For years, the restriction on the use of electronic devices on airplanes has been one of the most hotly-debated, and possibly dumbest, restrictions ever put into place by the Federal Aviation Administration. Perhaps long ago, before the rise of shielded electronics, it made sense to ban all electronic devices from use during plane flights, but not any more. If you can use it at 35,000 feet, and planes can somehow take off while being constantly bombarded with radio, television, WiFi, cellular, and microwave radiation from all sides (as they are in every airport in any major city), it only makes sense to allow the use of electronics during takeoff and landing. The FAA has given the go-ahead to lift the ban on electronics on plane flights. All a carrier has to do is show the FAA that their planes aren’t affected by device use during flight, and they’ll be free to set their own rules on the subject.
Per the FAA’s website: Passengers will eventually be able to read e-books, play games, and watch videos on their devices during all phases of flight, with very limited exceptions. Electronic items, books and magazines, must be held or put in the seat back pocket during the actual takeoff and landing roll. Cell phones should be in airplane mode or with cellular service disabled — i.e., no signal bars displayed — and cannot be used for voice communications based on FCC regulations that prohibit any airborne calls using cell phones.

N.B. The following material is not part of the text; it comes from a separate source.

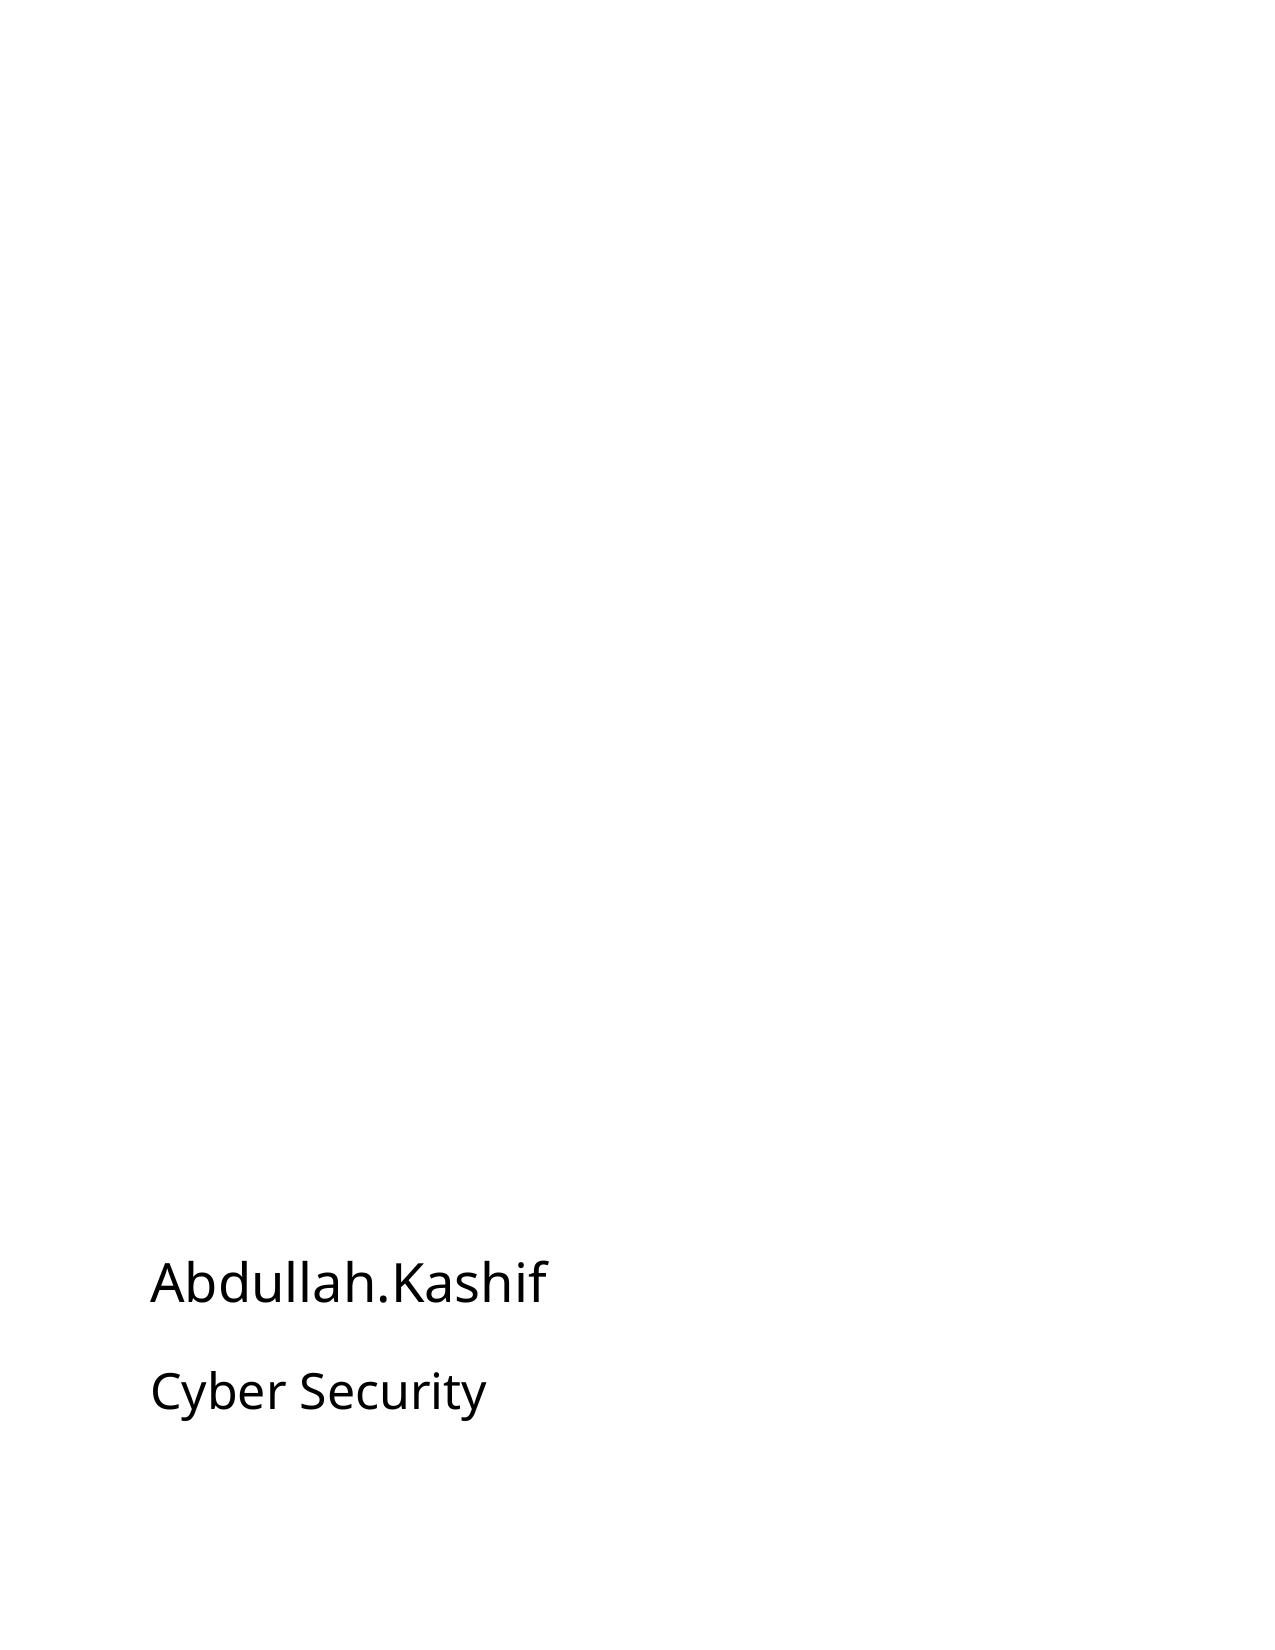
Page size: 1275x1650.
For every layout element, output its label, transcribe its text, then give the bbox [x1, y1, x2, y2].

text Cyber Security [150, 1356, 1125, 1424]
text Abdullah.Kashif [150, 1245, 1125, 1319]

You’ll still have to have your cellular service disabled, but that’s a small price to pay, especially if you get on a flight with WiFi enabled. That should be enough to get the most gadget-hungry passenger through a flight (or to distract a nervous passenger with downloaded cat videos or movies during the scary takeoff section of a plane ride). If pilots can drink coffee–a much more dangerous force than cellular signals–then I should be free to play a game on my tablet.